John Lennon and Paul McCartney are often regarded as the greatest songwriting tandem of all time, thanks to timeless material with the Beatles. Yet someone else released their initial charting song in the U.S.

Instead, it was Del Shannon, the Michigan-born rocker best known for his 1961 hit “Runaway.” He was on the bill during an all-star concert in 1963 at London's Royal Albert Hall where the Beatles performed “Twist and Shout” and “From Me to You.” Shannon tracked down Lennon afterward.

“I’m going to cover ‘From Me to You,’” Shannon remembered telling Lennon, “because the English were always covering American artists.” He said Lennon initially liked the idea, then quickly changed his mind. The Beatles’ manager also didn’t seem thrilled: “Brian [Epstein] didn’t want anybody to cover any of their songs before they were released in America.”

Undeterred, Shannon released his update in June 1963, just weeks after the Beatles issued “From Me to You” in the U.S. – and more than a month after their original version reached No. 1 in the U.K. The Beatles flopped, while Shannon’s cover became the first Lennon-McCartney composition to chart in America.

Listen to Del Shannon's 'From Me to You'

"At that time no one had heard of the Beatles here [in the U.S.], but I knew they were great writers," Shannon later argued. His rendition entered the Hot 100 on June 29, eventually peaking at No. 77.

It wouldn’t be long until the Beatles finally scored their own U.S. successes. By the end of 1963, they'd released “She Loves You” and “I Want to Hold Your Hand,” both of which hit No. 1 on the Billboard chart.
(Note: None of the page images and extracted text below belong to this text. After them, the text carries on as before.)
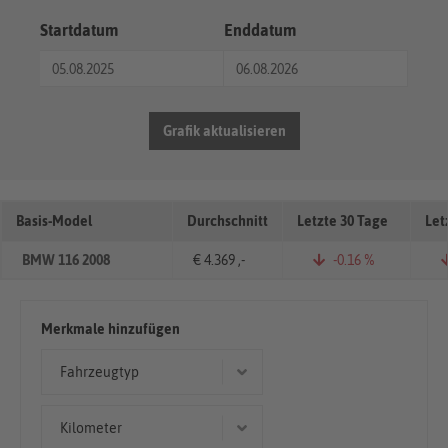
Startdatum
Enddatum
Grafik aktualisieren
Basis-Model
Durchschnitt
Letzte 30 Tage
Let
BMW 116 2008
€ 4.369 ,-
-0.16 %
Merkmale hinzufügen
Fahrzeugtyp
Coupé/Sportwagen
Kilometer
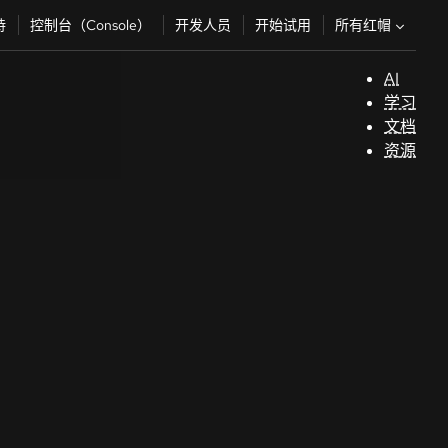
所有红帽
持
控制台（Console）
开发人员
开始试用
AI
支
学习
持
文档
资源
（
开
发
人
员
开
始
试
用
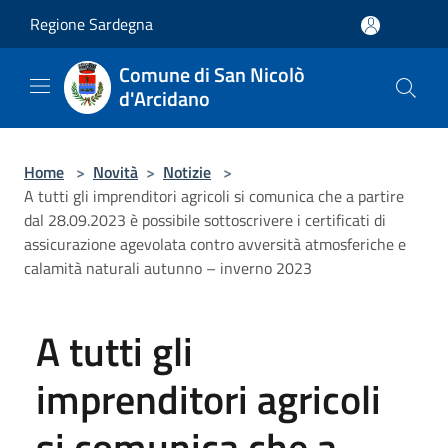
Salta al contenuto principale
Regione Sardegna
Comune di San Nicolò
d'Arcidano
Home
>
Novità
>
Notizie
>
A tutti gli imprenditori agricoli si comunica che a partire
dal 28.09.2023 è possibile sottoscrivere i certificati di
assicurazione agevolata contro avversità atmosferiche e
calamità naturali autunno – inverno 2023
A tutti gli
imprenditori agricoli
si comunica che a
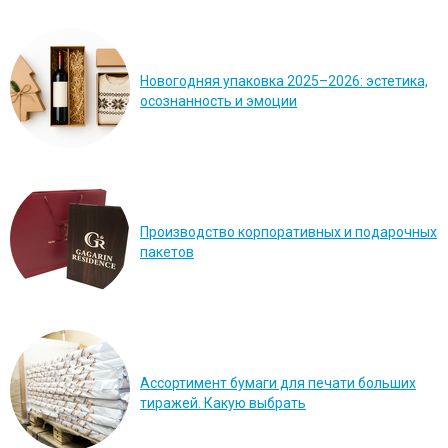
Новогодняя упаковка 2025–2026: эстетика,
осознанность и эмоции
Производство корпоративных и подарочных
пакетов
Ассортимент бумаги для печати больших
тиражей. Какую выбрать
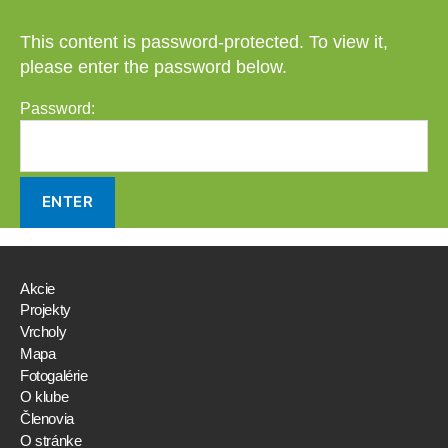
This content is password-protected. To view it,
please enter the password below.
Password:
Akcie
Projekty
Vrcholy
Mapa
Fotogalérie
O klube
Členovia
O stránke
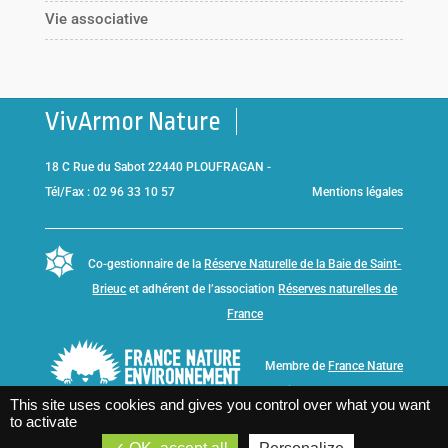
Vie associative
VivArmor Nature
18 C Rue du Sabot 22440 PLOUFRAGAN -
Tél/Fax : 02 96 33 10 57
Mentions légales
Co-gestionnaire de la
Réserve Naturelle de la Baie de Saint-
Brieuc
et adhérent de l’association
Réserves naturelles de
France
Membre de
France Nature
Environnement Bretagne
This site uses cookies and gives you control over what you want
to activate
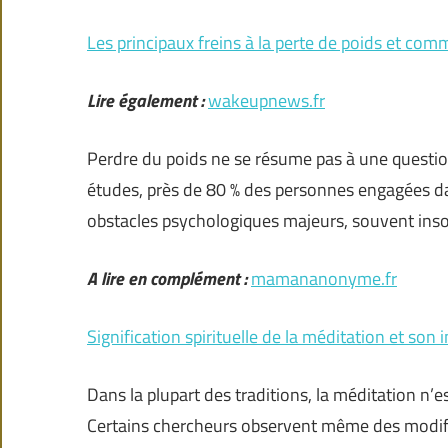
Les principaux freins à la perte de poids et co
Lire également :
wakeupnews.fr
Perdre du poids ne se résume pas à une question
études, près de 80 % des personnes engagées d
obstacles psychologiques majeurs, souvent ins
A lire en complément :
mamananonyme.fr
Signification spirituelle de la méditation et son
Dans la plupart des traditions, la méditation n’
Certains chercheurs observent même des modific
Beatlemania would soon follow.

Listen to the Beatles' 'From Me to You'

“From Me to You” was then rereleased as the B-side to the Beatles' “Please Please Me” in 1964. Thanks to their growing stardom, the song finally charted at No. 41.

Meanwhile, Shannon enjoyed success for several more years, placing the songs “Handy Man,” “Keep Searchin' (We'll Follow the Sun)” and “Stranger in Town” in the Top 40. His last hit, “Sea of Love,” was released in 1981. Shannon died by suicide in 1990 and was posthumously inducted into the Rock & Roll Hall of Fame in 1999.